The CLI throws an error when the java cmd fails to complete
ERROR rapids.tools.qualification: Failed to download dependencies Error invoking CMD <java -XX:+UseG1GC -Xmx8g -cp...
2024-06-04 22:31:23,970 ERROR root: Qualification. Raised an error in phase [Execution]
Traceback (most recent call last):
File "~/rapids-tools/user_tools/src/spark_rapids_pytools/rapids/rapids_tool.py", line 114, in wrapper
func_cb(self, *args, **kwargs) # pylint: disable=not-callable
File "~/rapids-tools/user_tools/src/spark_rapids_pytools/rapids/rapids_tool.py", line 188, in _execute
self._run_rapids_tool()
File "~/rapids-tools/user_tools/src/spark_rapids_pytools/rapids/rapids_tool.py", line 643, in _run_rapids_tool
self._submit_jobs()
File "~/rapids-tools/user_tools/src/spark_rapids_pytools/rapids/rapids_tool.py", line 913, in _submit_jobs
raise ex
File "~/rapids-tools/user_tools/src/spark_rapids_pytools/rapids/rapids_tool.py", line 909, in _submit_jobs
result = future.result()
File "~/.pyenv/versions/3.8-dev/lib/python3.8/concurrent/futures/_base.py", line 437, in result
return self.__get_result()
File "~/.pyenv/versions/3.8-dev/lib/python3.8/concurrent/futures/_base.py", line 389, in __get_result
raise self._exception
File "~/.pyenv/versions/3.8-dev/lib/python3.8/concurrent/futures/thread.py", line 57, in run
result = self.fn(*self.args, **self.kwargs)
File "~/rapids-tools/user_tools/src/spark_rapids_pytools/rapids/rapids_job.py", line 105, in run_job
job_output = self._submit_job(cmd_args)
File "~/rapids-tools/user_tools/src/spark_rapids_pytools/rapids/rapids_job.py", line 151, in _submit_job
out_std = self.exec_ctxt.platform.cli.run_sys_cmd(cmd=cmd_args,
File "~/rapids-tools/user_tools/src/spark_rapids_pytools/cloud_api/sp_types.py", line 473, in run_sys_cmd
return sys_cmd.exec()
File "~/rapids-tools/user_tools/src/spark_rapids_pytools/common/utilities.py", line 333, in exec
raise RuntimeError(f'{cmd_err_msg}')
To reproduce, you can simply run the cmd then kill the java process using kill-signal.
The stack-trace does not show that the Java was killed
It was confusing and hard to see.
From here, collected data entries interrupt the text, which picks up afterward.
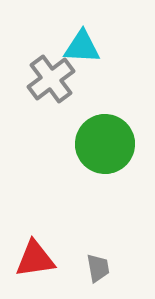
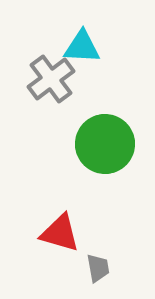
red triangle: moved 25 px right, 26 px up; rotated 24 degrees clockwise
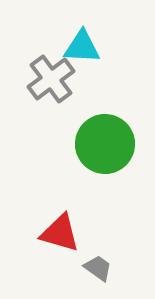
gray trapezoid: rotated 44 degrees counterclockwise
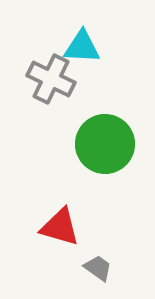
gray cross: rotated 27 degrees counterclockwise
red triangle: moved 6 px up
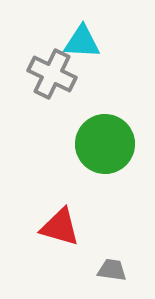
cyan triangle: moved 5 px up
gray cross: moved 1 px right, 5 px up
gray trapezoid: moved 14 px right, 2 px down; rotated 28 degrees counterclockwise
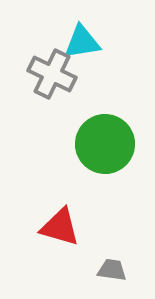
cyan triangle: rotated 12 degrees counterclockwise
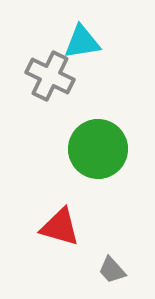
gray cross: moved 2 px left, 2 px down
green circle: moved 7 px left, 5 px down
gray trapezoid: rotated 140 degrees counterclockwise
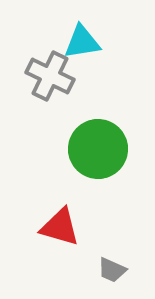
gray trapezoid: rotated 24 degrees counterclockwise
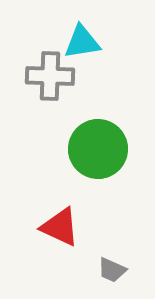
gray cross: rotated 24 degrees counterclockwise
red triangle: rotated 9 degrees clockwise
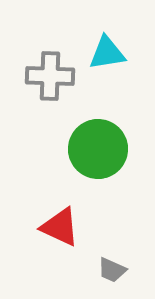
cyan triangle: moved 25 px right, 11 px down
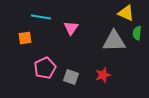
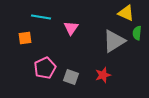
gray triangle: rotated 30 degrees counterclockwise
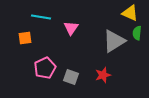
yellow triangle: moved 4 px right
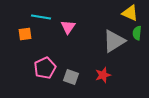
pink triangle: moved 3 px left, 1 px up
orange square: moved 4 px up
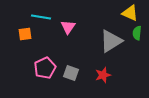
gray triangle: moved 3 px left
gray square: moved 4 px up
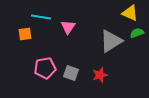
green semicircle: rotated 64 degrees clockwise
pink pentagon: rotated 15 degrees clockwise
red star: moved 3 px left
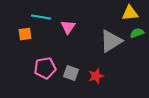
yellow triangle: rotated 30 degrees counterclockwise
red star: moved 4 px left, 1 px down
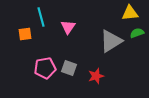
cyan line: rotated 66 degrees clockwise
gray square: moved 2 px left, 5 px up
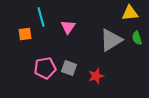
green semicircle: moved 5 px down; rotated 88 degrees counterclockwise
gray triangle: moved 1 px up
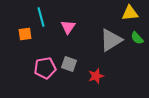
green semicircle: rotated 24 degrees counterclockwise
gray square: moved 4 px up
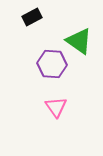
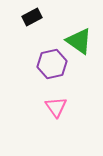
purple hexagon: rotated 16 degrees counterclockwise
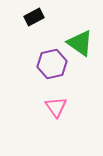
black rectangle: moved 2 px right
green triangle: moved 1 px right, 2 px down
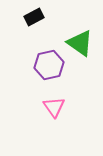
purple hexagon: moved 3 px left, 1 px down
pink triangle: moved 2 px left
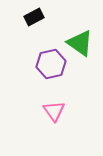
purple hexagon: moved 2 px right, 1 px up
pink triangle: moved 4 px down
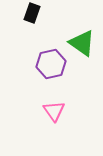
black rectangle: moved 2 px left, 4 px up; rotated 42 degrees counterclockwise
green triangle: moved 2 px right
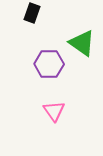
purple hexagon: moved 2 px left; rotated 12 degrees clockwise
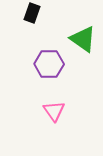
green triangle: moved 1 px right, 4 px up
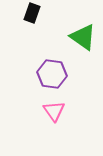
green triangle: moved 2 px up
purple hexagon: moved 3 px right, 10 px down; rotated 8 degrees clockwise
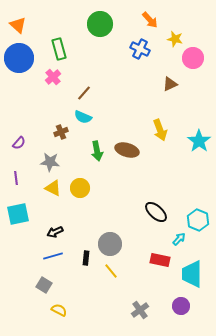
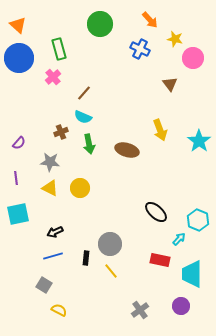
brown triangle: rotated 42 degrees counterclockwise
green arrow: moved 8 px left, 7 px up
yellow triangle: moved 3 px left
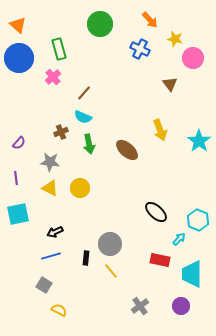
brown ellipse: rotated 25 degrees clockwise
blue line: moved 2 px left
gray cross: moved 4 px up
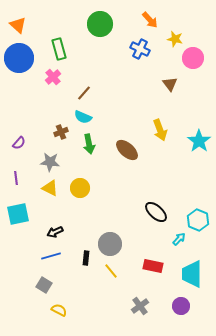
red rectangle: moved 7 px left, 6 px down
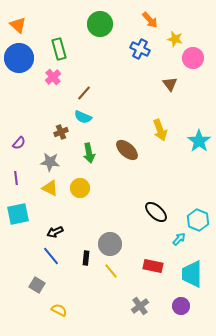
green arrow: moved 9 px down
blue line: rotated 66 degrees clockwise
gray square: moved 7 px left
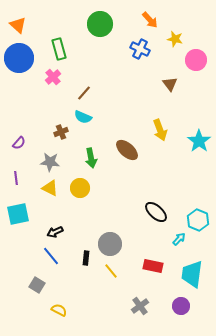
pink circle: moved 3 px right, 2 px down
green arrow: moved 2 px right, 5 px down
cyan trapezoid: rotated 8 degrees clockwise
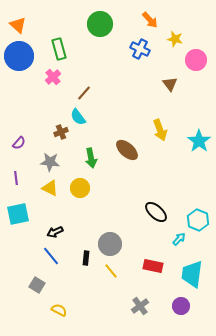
blue circle: moved 2 px up
cyan semicircle: moved 5 px left; rotated 30 degrees clockwise
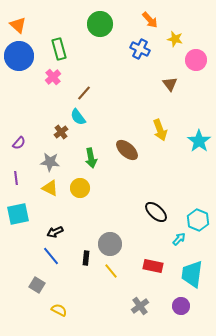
brown cross: rotated 16 degrees counterclockwise
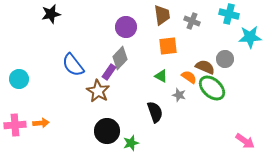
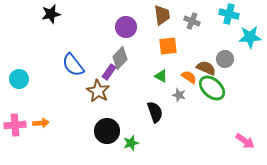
brown semicircle: moved 1 px right, 1 px down
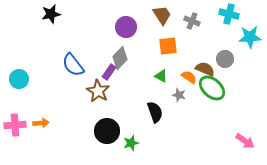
brown trapezoid: rotated 25 degrees counterclockwise
brown semicircle: moved 1 px left, 1 px down
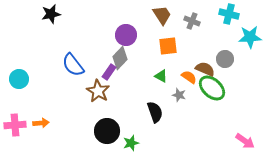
purple circle: moved 8 px down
Users thought that no errors was thrown
### Tasks
- [ ] https://github.com/NVIDIA/spark-rapids-tools/issues/1088
- [ ] Improve the Python logging. there are issues opened for that purpose.
Describe the bug
The CLI throws an error when the java cmd fails to complete
To reproduce, you can simply run the cmd then kill the java process using kill-signal.